Back in the day, parents braced themselves for The Talk, which we all know covered one topic, one time: Sex. But these days, largely thanks to both the internet and what we all love to refer to as our “political climate,” parents are having all kinds of serious, on-going chats with their kids. The topics range from porn to suicide, from racism to climate change.
This year, we wrote a lot about how to start (and continue) a variety of “big talks” with our kids.
Like with any large, complex and anxiety-producing topic such as this, it’s not the sort of thing you spring on them one day with something like, “So, I think it’s time to tell you how we’re destroying the world for your generation.” Instead, it’s a topic you can start to address while they’re young and build upon as they get older and develop an ability to understand the issue on a deeper level.
The bigger question is: When they do have sex, will we have done all we can as parents to help them feel ready, in terms of protection, consent, safety and timing? A new study in Britain, published in the BMJ Sexual and Reproductive Health journal, found that a substantial amount of young people “transition into sexual activity under circumstances incompatible with positive sexual health.”

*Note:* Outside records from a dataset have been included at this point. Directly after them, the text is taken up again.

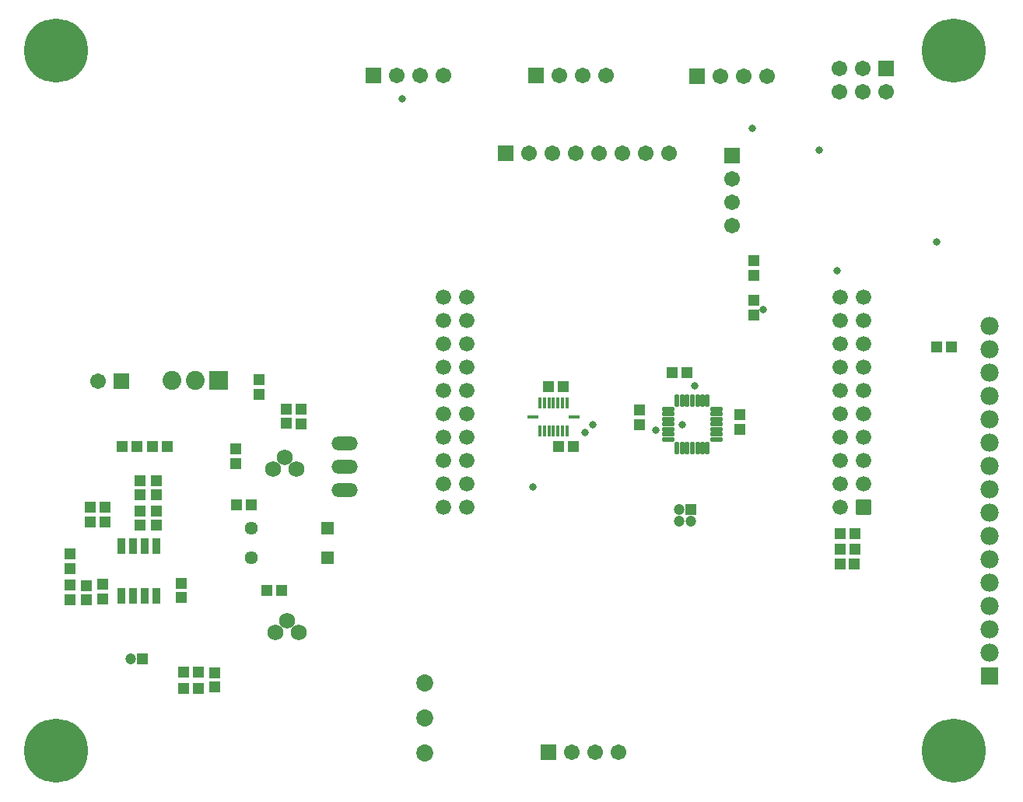
<source format=gts>
G04*
G04 #@! TF.GenerationSoftware,Altium Limited,Altium Designer,19.1.5 (86)*
G04*
G04 Layer_Color=8388736*
%FSLAX25Y25*%
%MOIN*%
G70*
G01*
G75*
%ADD28R,0.04737X0.04934*%
%ADD29R,0.04934X0.04737*%
%ADD30R,0.04540X0.04737*%
%ADD31R,0.04737X0.04540*%
%ADD32R,0.03359X0.06804*%
%ADD33R,0.04800X0.01784*%
%ADD34R,0.01784X0.04800*%
%ADD35O,0.02100X0.05700*%
%ADD36O,0.05700X0.02100*%
%ADD37C,0.06706*%
%ADD38R,0.06706X0.06706*%
%ADD39R,0.06706X0.06706*%
%ADD40R,0.04737X0.04737*%
%ADD41C,0.04737*%
%ADD42C,0.07800*%
%ADD43R,0.07800X0.07800*%
%ADD44C,0.07300*%
%ADD45C,0.06808*%
%ADD46C,0.06602*%
%ADD47C,0.08083*%
%ADD48R,0.08083X0.08083*%
%ADD49R,0.05674X0.05674*%
%ADD50C,0.05674*%
%ADD51O,0.11200X0.06000*%
G04:AMPARAMS|DCode=52|XSize=66.02mil|YSize=66.02mil|CornerRadius=4.33mil|HoleSize=0mil|Usage=FLASHONLY|Rotation=90.000|XOffset=0mil|YOffset=0mil|HoleType=Round|Shape=RoundedRectangle|*
%AMROUNDEDRECTD52*
21,1,0.06602,0.05736,0,0,90.0*
21,1,0.05736,0.06602,0,0,90.0*
1,1,0.00866,0.02868,0.02868*
1,1,0.00866,0.02868,-0.02868*
1,1,0.00866,-0.02868,-0.02868*
1,1,0.00866,-0.02868,0.02868*
%
%ADD52ROUNDEDRECTD52*%
%ADD53C,0.03300*%
%ADD54C,0.27400*%
D28*
X577500Y423150D02*
D03*
Y416850D02*
D03*
Y440150D02*
D03*
Y433850D02*
D03*
X291480Y294630D02*
D03*
Y300929D02*
D03*
X365480Y389079D02*
D03*
Y382780D02*
D03*
X376980Y376579D02*
D03*
Y370280D02*
D03*
X383480Y376429D02*
D03*
Y370130D02*
D03*
X321480Y339630D02*
D03*
Y345929D02*
D03*
X299480Y328130D02*
D03*
Y334429D02*
D03*
X346480Y257280D02*
D03*
Y263579D02*
D03*
X284480Y314429D02*
D03*
Y308130D02*
D03*
Y301079D02*
D03*
Y294780D02*
D03*
X314480Y326630D02*
D03*
Y332929D02*
D03*
Y345929D02*
D03*
Y339630D02*
D03*
D29*
X662150Y403000D02*
D03*
X655850D02*
D03*
X375130Y298780D02*
D03*
X368831D02*
D03*
X355831Y335280D02*
D03*
X362130D02*
D03*
X313130Y360280D02*
D03*
X306831D02*
D03*
X326130D02*
D03*
X319831D02*
D03*
D30*
X298480Y301280D02*
D03*
Y294980D02*
D03*
X571500Y367850D02*
D03*
Y374150D02*
D03*
X528500Y369850D02*
D03*
Y376150D02*
D03*
X331980Y301929D02*
D03*
Y295630D02*
D03*
X321480Y332929D02*
D03*
Y326630D02*
D03*
X355480Y353130D02*
D03*
Y359429D02*
D03*
X292980Y328130D02*
D03*
Y334429D02*
D03*
D31*
X542350Y392000D02*
D03*
X548650D02*
D03*
X614350Y316500D02*
D03*
X620650D02*
D03*
X614201Y310000D02*
D03*
X620500D02*
D03*
X614350Y323000D02*
D03*
X620650D02*
D03*
X332980Y256780D02*
D03*
X339280D02*
D03*
X332980Y263780D02*
D03*
X339280D02*
D03*
X489350Y386000D02*
D03*
X495650D02*
D03*
X493850Y360500D02*
D03*
X500150D02*
D03*
D32*
X321480Y317780D02*
D03*
X316480D02*
D03*
X311480D02*
D03*
X306480D02*
D03*
Y296425D02*
D03*
X311480D02*
D03*
X316480D02*
D03*
X321480D02*
D03*
D33*
X482577Y373001D02*
D03*
X500421Y373001D02*
D03*
D34*
X485594Y367032D02*
D03*
X487562D02*
D03*
X489531D02*
D03*
X491499D02*
D03*
X493468D02*
D03*
X495436D02*
D03*
X497405D02*
D03*
X497411Y378980D02*
D03*
X495442D02*
D03*
X493474D02*
D03*
X491505D02*
D03*
X489537D02*
D03*
X487568D02*
D03*
X485600D02*
D03*
D35*
X557500Y359800D02*
D03*
X555300D02*
D03*
X553200D02*
D03*
X551000D02*
D03*
X548800D02*
D03*
X546700D02*
D03*
X544500D02*
D03*
Y380200D02*
D03*
X546700D02*
D03*
X548800D02*
D03*
X551000D02*
D03*
X553200D02*
D03*
X555300D02*
D03*
X557500D02*
D03*
D36*
X540800Y363500D02*
D03*
Y365700D02*
D03*
Y367800D02*
D03*
Y370000D02*
D03*
Y372200D02*
D03*
Y374300D02*
D03*
Y376500D02*
D03*
X561200D02*
D03*
Y374300D02*
D03*
Y372200D02*
D03*
Y370000D02*
D03*
Y367800D02*
D03*
Y365700D02*
D03*
Y363500D02*
D03*
D37*
X568000Y455000D02*
D03*
Y465000D02*
D03*
Y475000D02*
D03*
X634000Y512500D02*
D03*
X624000Y522500D02*
D03*
Y512500D02*
D03*
X614000Y522500D02*
D03*
Y512500D02*
D03*
X519500Y229500D02*
D03*
X509500D02*
D03*
X499500D02*
D03*
X444500Y519500D02*
D03*
X434500D02*
D03*
X424500D02*
D03*
X583000Y519000D02*
D03*
X573000D02*
D03*
X563000D02*
D03*
X481000Y486000D02*
D03*
X491000D02*
D03*
X501000D02*
D03*
X511000D02*
D03*
X521000D02*
D03*
X531000D02*
D03*
X541000D02*
D03*
X514000Y519500D02*
D03*
X504000D02*
D03*
X494000D02*
D03*
X296480Y388280D02*
D03*
D38*
X568000Y485000D02*
D03*
D39*
X634000Y522500D02*
D03*
X489500Y229500D02*
D03*
X414500Y519500D02*
D03*
X553000Y519000D02*
D03*
X471000Y486000D02*
D03*
X484000Y519500D02*
D03*
X306480Y388280D02*
D03*
D40*
X550500Y333500D02*
D03*
X315480Y269280D02*
D03*
D41*
X550500Y328500D02*
D03*
X545500Y333500D02*
D03*
Y328500D02*
D03*
X310480Y269280D02*
D03*
D42*
X678500Y412000D02*
D03*
Y402000D02*
D03*
Y392000D02*
D03*
Y382000D02*
D03*
Y372000D02*
D03*
Y362000D02*
D03*
Y352000D02*
D03*
Y342000D02*
D03*
Y332000D02*
D03*
Y322000D02*
D03*
Y312000D02*
D03*
Y302000D02*
D03*
Y292000D02*
D03*
Y282000D02*
D03*
Y272000D02*
D03*
D43*
Y262000D02*
D03*
D44*
X436500Y229000D02*
D03*
Y259000D02*
D03*
Y244000D02*
D03*
D45*
X382480Y280780D02*
D03*
X377480Y285780D02*
D03*
X372480Y280780D02*
D03*
X381480Y350780D02*
D03*
X376480Y355780D02*
D03*
X371480Y350780D02*
D03*
D46*
X454500Y334500D02*
D03*
Y344500D02*
D03*
Y354500D02*
D03*
Y364500D02*
D03*
Y374500D02*
D03*
Y384500D02*
D03*
Y394500D02*
D03*
Y404500D02*
D03*
Y414500D02*
D03*
Y424500D02*
D03*
X444500Y334500D02*
D03*
Y344500D02*
D03*
Y354500D02*
D03*
Y364500D02*
D03*
Y374500D02*
D03*
Y384500D02*
D03*
Y394500D02*
D03*
Y404500D02*
D03*
Y414500D02*
D03*
Y424500D02*
D03*
X614500D02*
D03*
Y414500D02*
D03*
Y404500D02*
D03*
Y394500D02*
D03*
Y384500D02*
D03*
Y374500D02*
D03*
Y364500D02*
D03*
Y354500D02*
D03*
Y344500D02*
D03*
Y334500D02*
D03*
X624500Y424500D02*
D03*
Y414500D02*
D03*
Y404500D02*
D03*
Y394500D02*
D03*
Y384500D02*
D03*
Y374500D02*
D03*
Y364500D02*
D03*
Y354500D02*
D03*
Y344500D02*
D03*
D47*
X327980Y388780D02*
D03*
X337980D02*
D03*
D48*
X347980D02*
D03*
D49*
X394803Y325280D02*
D03*
Y312780D02*
D03*
D50*
X362157Y325280D02*
D03*
Y312780D02*
D03*
D51*
X401980Y361780D02*
D03*
Y341780D02*
D03*
Y351780D02*
D03*
D52*
X624500Y334500D02*
D03*
D53*
X535200Y367500D02*
D03*
X605331Y487400D02*
D03*
X508400Y369700D02*
D03*
X552000Y386500D02*
D03*
X482700Y343050D02*
D03*
X655850Y448000D02*
D03*
X581500Y419100D02*
D03*
X613100Y435900D02*
D03*
X426600Y509300D02*
D03*
X505100Y366300D02*
D03*
X576700Y496700D02*
D03*
X546800Y369900D02*
D03*
D54*
X278500Y530000D02*
D03*
Y230000D02*
D03*
X663000D02*
D03*
Y530000D02*
D03*
M02*

</source>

There’s a lot we still don’t know about preventing suicide among young people but we do know this: Silence does not help.
It is important for us to talk to our kids about suicide, and when we do, to use the words: “suicide,” “kill yourself,” “harm yourself.”
With social media and the internet readily available to most kids by the time they’re teenagers (and often much earlier), you can’t simply model good values. White supremacists spread their messages via YouTube and social media and recruit kids slowly and subtly through online multiplayer video games.
With any new website, social media or online game your child uses, make sure they also know how to both report and block an offensive user. Talk to them about how “reporting” and “blocking” go hand-in-hand. Reporting protects others from being exposed to that person’s hate speech and blocking protects them from personally seeing more of it in the future.
We need to talk to our kids about LGBTQ+ topics so they can be allies and upstanders when necessary. Roughly 4.5% of Americans identify LGBTQ+, so odds are that every classroom is likely to have at least one LGBTQ+ child in it. Ensuring our kids are allies can help contribute to that child feeling safe and affirmed both in and out of the classroom. And, even more importantly, showing we are allies means that if one of our kids turns out to identify as LGBTQ+, they will feel confident that we are their safe place to feel unconditionally loved and supported.
It’s no longer a matter of if they’ll stumble upon that hidden collection of Playboy magazines in the basement. They are very likely to see porn online—either with a fairly innocent Google search, through an ad on a seemingly safe website or thanks to some kid at school. Even if you work hard to keep their online experience safe at home ... coming across porn is an inevitability for most kids.
I know, it’s a lot. Do not allow the sheer volume of the crap we have to address with our kids overwhelm you; you don’t have to do all of this today. Take this advice with you into 2020 when we will continue to talk to our kids about all the big, bad things.